CpG matrix x assumed to have shape
  • [sites, cells] for per CpG statistics
  • [sites, cells, context] for window-based statistics
deepcpg.data.stats.cat2_var(*args, **kwargs)[source]

Binary variance between cells.

deepcpg.data.stats.cat_var(x, nb_bin=3, *args, **kwargs)[source]

Categorical variance between cells.

Discretizes variance from var() into nb_bin equally-spaced bins.

deepcpg.data.stats.diff(x)[source]

Test if CpG site is differentially methylated.

deepcpg.data.stats.entropy(x)[source]

Entropy of single CpG sites between cells.

deepcpg.data.stats.get(name)[source]

Return object from module by its name.

deepcpg.data.stats.mean(x)[source]

Mean methylation rate.

deepcpg.data.stats.mode(x)[source]

Mode of methylation rate.

deepcpg.data.stats.var(x, *args, **kwargs)[source]

Variance between cells.

data.utils

General purpose IO functions.

class deepcpg.data.utils.GzipFile(filename, mode='r', *args, **kwargs)[source]

Wrapper to read and write gzip-compressed files.

If filename ends with gz, opens file with gzip package, otherwise builtin open function.

Parameters:
filename: str

Path of file

mode: str

File access mode

*args: list

Unnamed arguments passed to open function.

**kwargs: dict

Named arguments passed to open function.

deepcpg.data.utils.add_to_dict(src, dst)[source]

Add dict `src to dict dst

Adds values in dict src to dict dst with same keys but values are lists of added values. lists of values in dst can be stacked with stack_dict(). Used for example in dpcg_eval.py to stack dicts from different batches.

deepcpg.data.utils.format_chromo(chromo)[source]

Format chromosome name.

Makes name upper case, e.g. ‘mt’ -> ‘MT’ and removes ‘chr’, e.g. ‘chr1’ -> ‘1’.

deepcpg.data.utils.get_anno_names(data_file, *args, **kwargs)[source]

Return name of annotations stored in data_file.

deepcpg.data.utils.get_cpg_wlen(data_file, max_len=None)[source]

Return number of CpG neighbors stored in data_file.

deepcpg.data.utils.get_dna_wlen(data_file, max_len=None)[source]

Return length of DNA sequence windows stored in data_file.

deepcpg.data.utils.get_nb_sample(data_files, nb_max=None, batch_size=None)[source]

Count number of samples in all data_files.

Parameters:
data_files: list

list with file name of DeepCpG data files.

nb_max: int

If defined, stop counting if that number is reached.

batch_size: int

If defined, return the largest multiple of batch_size that is smaller or equal than the actual number of samples.

Returns:
int

Number of samples in data_files.

deepcpg.data.utils.get_output_names(data_file, *args, **kwargs)[source]

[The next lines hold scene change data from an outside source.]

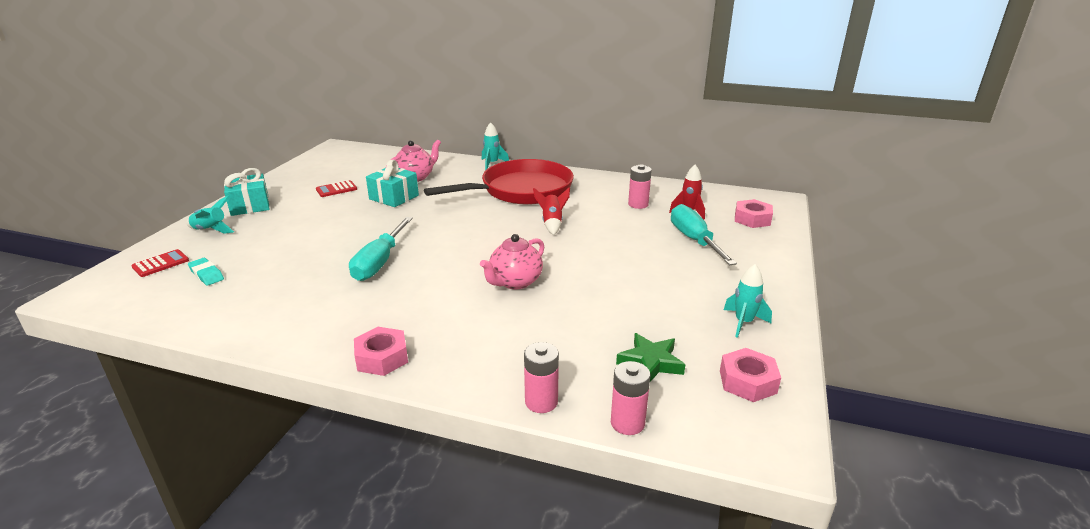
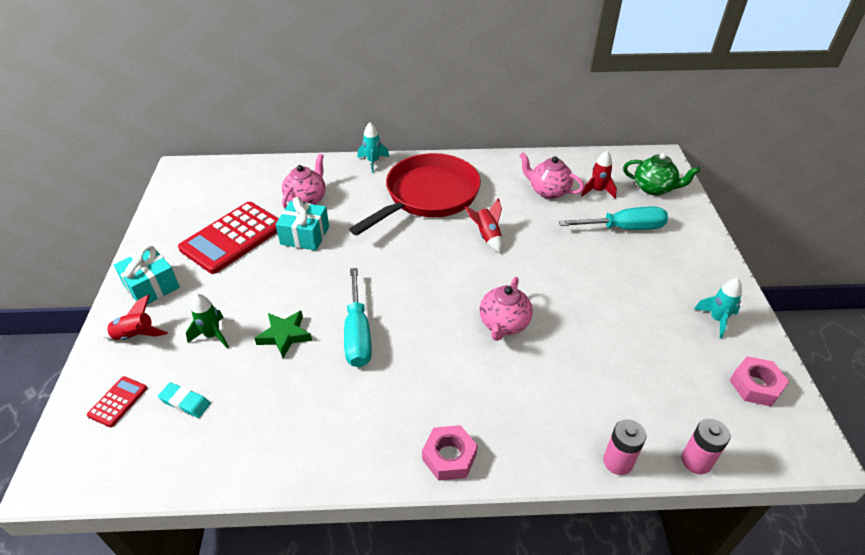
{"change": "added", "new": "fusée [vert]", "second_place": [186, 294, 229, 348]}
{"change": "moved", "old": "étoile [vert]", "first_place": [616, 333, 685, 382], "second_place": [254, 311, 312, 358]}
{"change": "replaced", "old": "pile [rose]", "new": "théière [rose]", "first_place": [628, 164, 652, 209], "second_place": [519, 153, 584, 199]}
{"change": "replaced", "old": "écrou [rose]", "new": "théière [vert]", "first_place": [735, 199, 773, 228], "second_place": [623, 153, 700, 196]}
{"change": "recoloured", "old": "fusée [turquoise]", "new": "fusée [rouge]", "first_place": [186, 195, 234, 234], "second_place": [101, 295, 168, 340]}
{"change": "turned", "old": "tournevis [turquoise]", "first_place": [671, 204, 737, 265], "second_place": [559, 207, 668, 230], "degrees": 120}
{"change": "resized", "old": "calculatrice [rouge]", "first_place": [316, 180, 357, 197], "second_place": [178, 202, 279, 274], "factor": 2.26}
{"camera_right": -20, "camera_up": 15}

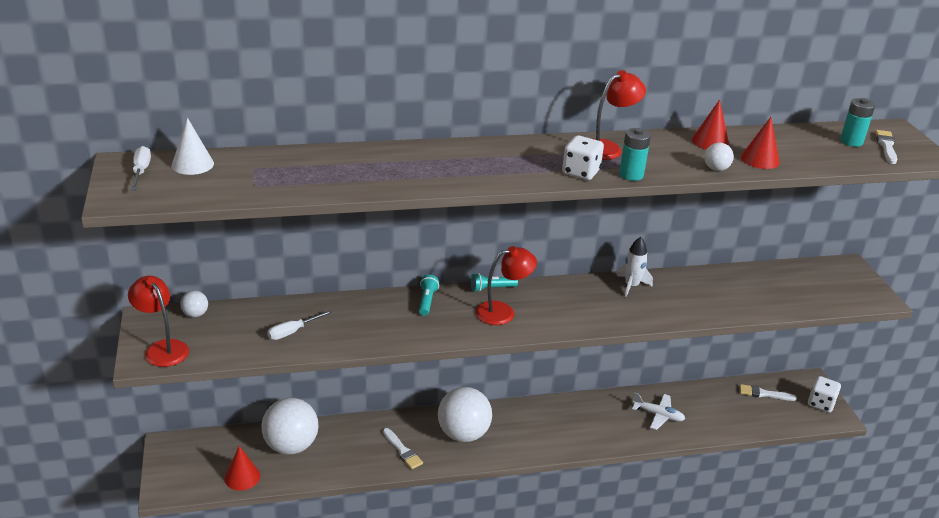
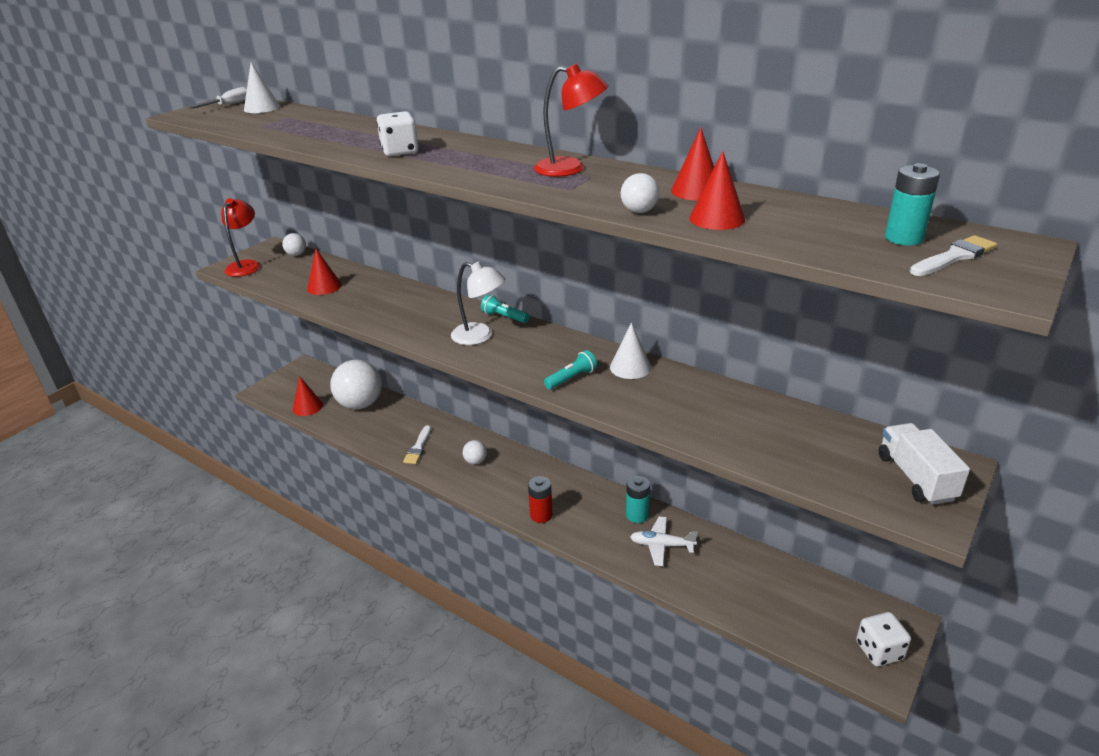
{"change": "removed", "old": "pinceau [blanc]", "first_place": [740, 384, 797, 401]}
{"change": "added", "new": "pile [rouge]", "second_place": [528, 476, 553, 523]}
{"change": "added", "new": "camion [blanc]", "second_place": [879, 423, 970, 505]}
{"change": "moved", "old": "lampe de poche [turquoise]", "first_place": [419, 275, 439, 316], "second_place": [544, 350, 597, 389]}
{"change": "moved", "old": "dé [blanc]", "first_place": [562, 136, 604, 180], "second_place": [376, 111, 419, 156]}
{"change": "moved", "old": "pile [turquoise]", "first_place": [619, 128, 651, 181], "second_place": [626, 476, 650, 523]}
{"change": "replaced", "old": "tournevis [blanc]", "new": "cône [rouge]", "first_place": [267, 310, 333, 340], "second_place": [307, 249, 342, 295]}
{"change": "replaced", "old": "fusée [blanc]", "new": "cône [blanc]", "first_place": [617, 237, 653, 297], "second_place": [610, 322, 651, 379]}
{"change": "recoloured", "old": "lampe [rouge]", "new": "lampe [blanc]", "first_place": [475, 246, 537, 325], "second_place": [451, 262, 505, 345]}
{"change": "turned", "old": "avion [blanc]", "first_place": [632, 393, 685, 430], "second_place": [630, 517, 698, 566], "degrees": 120}
{"change": "resized", "old": "balle [blanc]", "first_place": [438, 387, 492, 442], "second_place": [463, 440, 487, 464], "factor": 0.44}
{"camera_right": 50, "camera_up": 0}

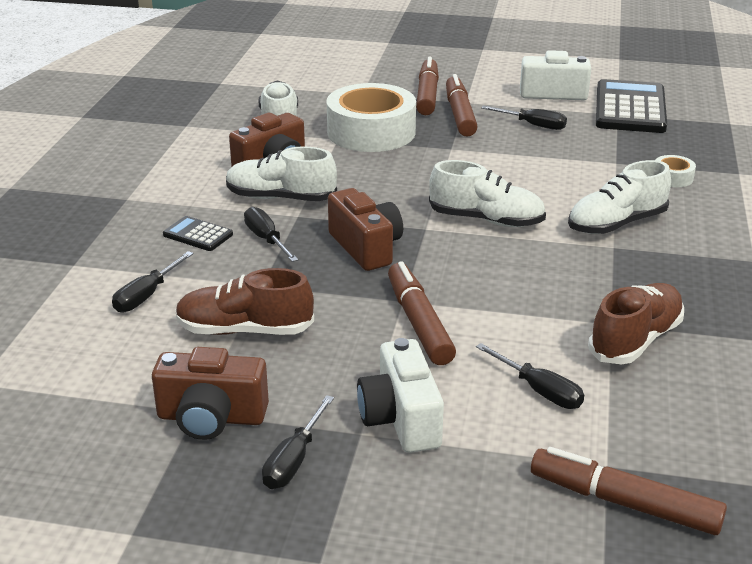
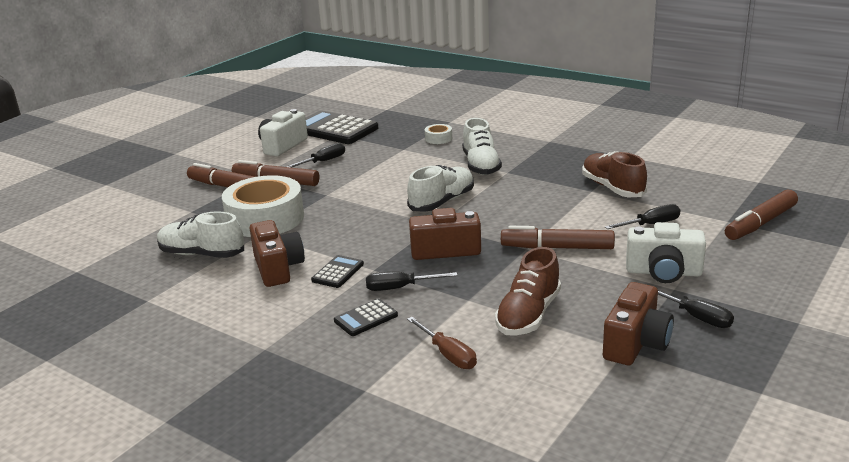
{"change": "replaced", "old": "chaussure [blanc]", "new": "calculatrice [noir]", "first_place": [226, 146, 337, 201], "second_place": [311, 255, 364, 288]}
{"change": "recoloured", "old": "tournevis [noir]", "new": "tournevis [marron]", "first_place": [112, 251, 194, 313], "second_place": [407, 317, 477, 369]}
{"camera_right": -65, "camera_up": -5}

Return name of outputs stored in data_file.

deepcpg.data.utils.get_replicate_names(data_file, *args, **kwargs)[source]

Return name of replicates stored in data_file.

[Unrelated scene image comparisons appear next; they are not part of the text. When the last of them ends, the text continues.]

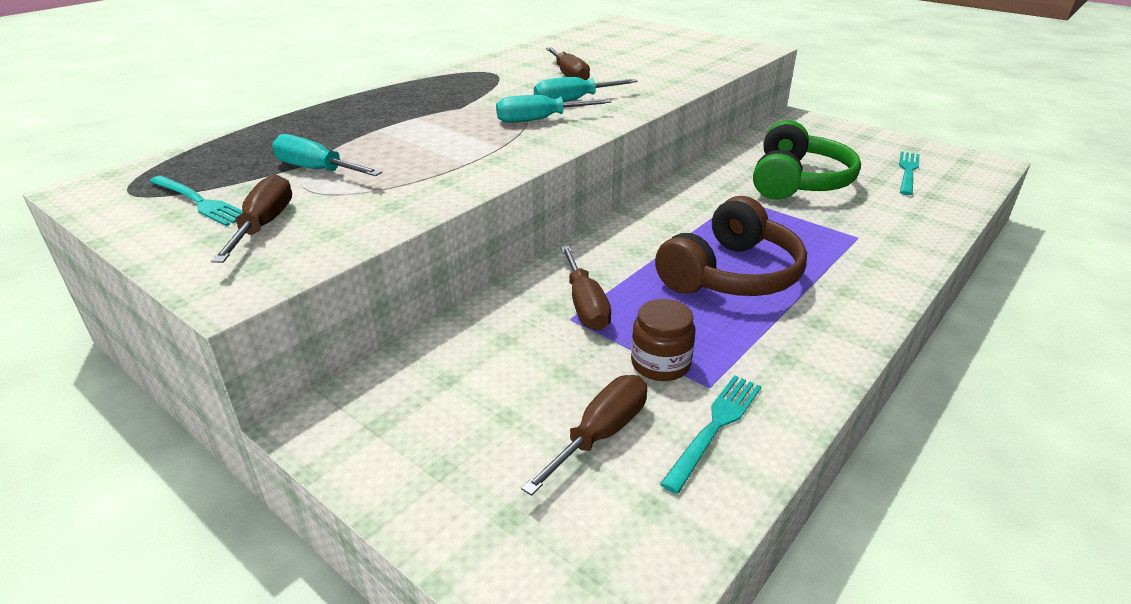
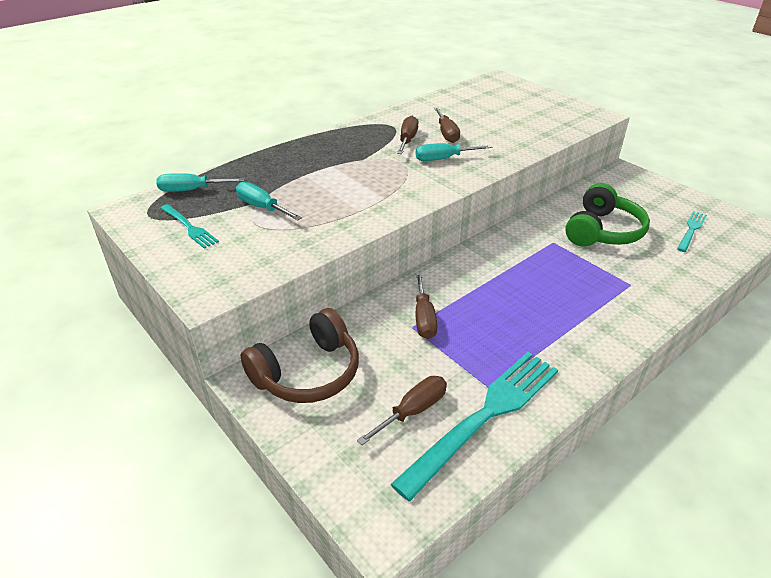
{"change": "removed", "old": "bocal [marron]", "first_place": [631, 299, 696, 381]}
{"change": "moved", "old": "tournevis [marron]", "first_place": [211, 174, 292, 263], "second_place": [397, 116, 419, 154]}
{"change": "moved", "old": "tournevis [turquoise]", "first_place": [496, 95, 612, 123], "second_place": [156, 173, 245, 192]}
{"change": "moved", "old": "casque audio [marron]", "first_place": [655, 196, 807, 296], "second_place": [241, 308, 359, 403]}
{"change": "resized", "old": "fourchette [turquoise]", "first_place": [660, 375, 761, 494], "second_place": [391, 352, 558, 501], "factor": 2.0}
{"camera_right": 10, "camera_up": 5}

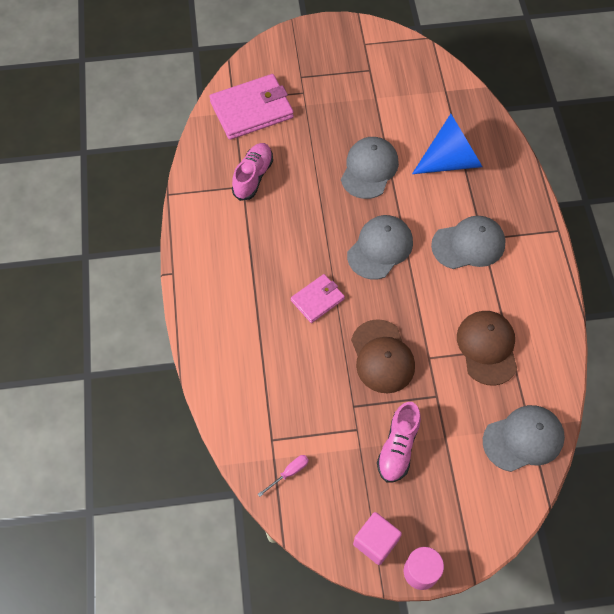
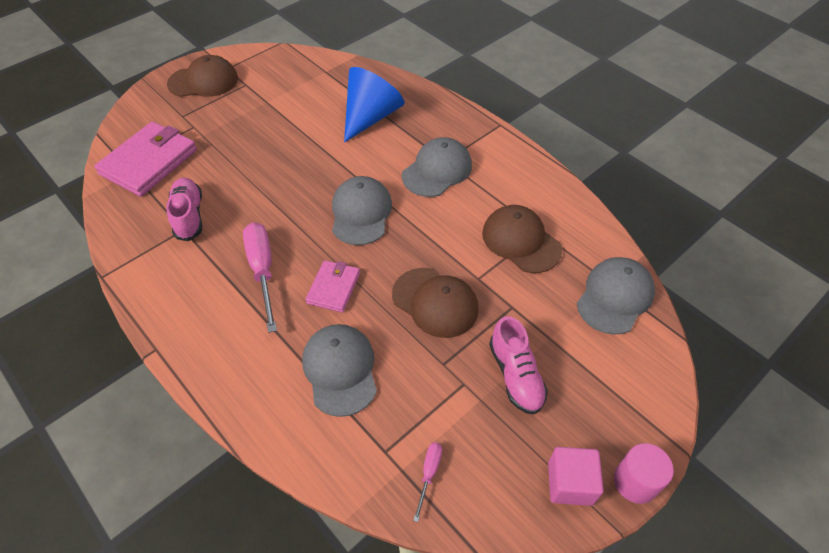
{"change": "added", "new": "casquette [marron]", "second_place": [167, 55, 238, 97]}
{"change": "added", "new": "tournevis [rose]", "second_place": [243, 222, 277, 333]}
{"change": "moved", "old": "casquette [gris]", "first_place": [341, 137, 399, 199], "second_place": [302, 324, 377, 417]}
{"camera_right": -35, "camera_up": -10}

deepcpg.data.utils.is_bedgraph(filename)[source]

Test if filename is a bedGraph file.

bedGraph files are assumed to start with ‘track type=bedGraph’

deepcpg.data.utils.is_binary(values)[source]

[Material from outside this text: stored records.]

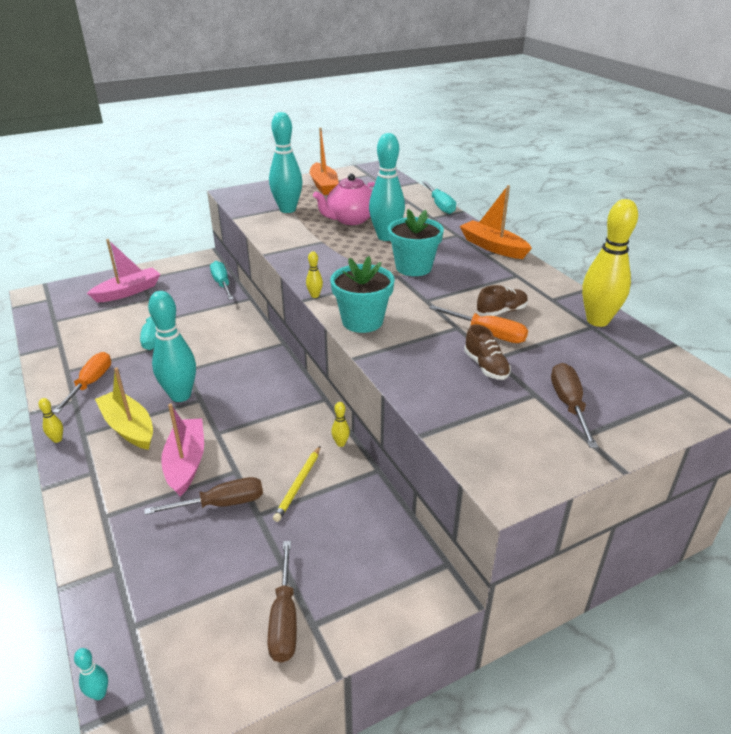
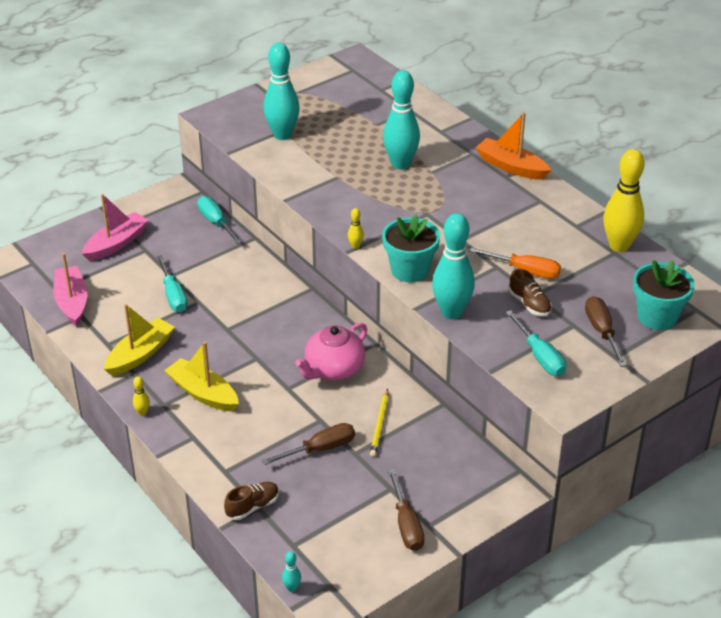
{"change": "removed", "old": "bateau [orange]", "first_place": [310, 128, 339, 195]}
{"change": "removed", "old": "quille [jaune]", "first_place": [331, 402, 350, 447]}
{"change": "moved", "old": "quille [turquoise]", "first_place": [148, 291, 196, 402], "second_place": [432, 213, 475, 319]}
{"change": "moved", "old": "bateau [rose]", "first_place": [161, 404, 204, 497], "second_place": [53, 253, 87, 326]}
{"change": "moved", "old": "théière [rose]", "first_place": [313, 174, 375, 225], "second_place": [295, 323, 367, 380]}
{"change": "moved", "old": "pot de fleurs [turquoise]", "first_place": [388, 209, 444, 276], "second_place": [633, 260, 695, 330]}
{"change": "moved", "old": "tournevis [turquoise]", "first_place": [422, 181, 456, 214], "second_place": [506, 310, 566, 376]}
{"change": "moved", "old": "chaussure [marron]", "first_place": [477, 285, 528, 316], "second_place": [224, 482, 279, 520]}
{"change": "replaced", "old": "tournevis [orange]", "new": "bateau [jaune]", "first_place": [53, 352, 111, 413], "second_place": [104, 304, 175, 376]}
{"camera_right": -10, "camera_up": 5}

Check if values in array values are binary, i.e. zero or one.

deepcpg.data.utils.read_cpg_profile(filename, chromos=None, nb_sample=None, round=False, sort=True, nb_sample_chromo=None)[source]

Read CpG profile from TSV or bedGraph file.

Reads CpG profile from either tab delimited file with columns chromo, pos, value. value or bedGraph file. value columns contains methylation states, which can be binary or continuous.

Parameters:
filenamne: str

Path of file.

chromos: list

List of formatted chromosomes to be read, e.g. [‘1’, ‘X’].

nb_sample: int

Maximum number of sample in total.

round: bool

If True, round methylation states in column ‘value’ to zero or one.

sort: bool

If True, sort by rows by chromosome and position.

nb_sample_chromo: int

Maximum number of sample per chromosome.

Returns:
:class:`pandas.DataFrame`

pandas.DataFrame with columns chromo, pos, value.

deepcpg.data.utils.sample_from_chromo(frame, nb_sample)[source]

Randomly sample nb_sample samples from each chromosome.

Samples nb_sample records from pandas.DataFrame which must contain a column with name ‘chromo’.

deepcpg.data.utils.stack_dict(data)[source]

Stacks lists of numpy arrays in dict data.

deepcpg.data.utils.threadsafe_generator(f)[source]

A decorator that takes a generator function and makes it thread-safe.

class deepcpg.data.utils.threadsafe_iter(it)[source]

Takes an iterator/generator and makes it thread-safe by serializing call to the next method of given iterator/generator.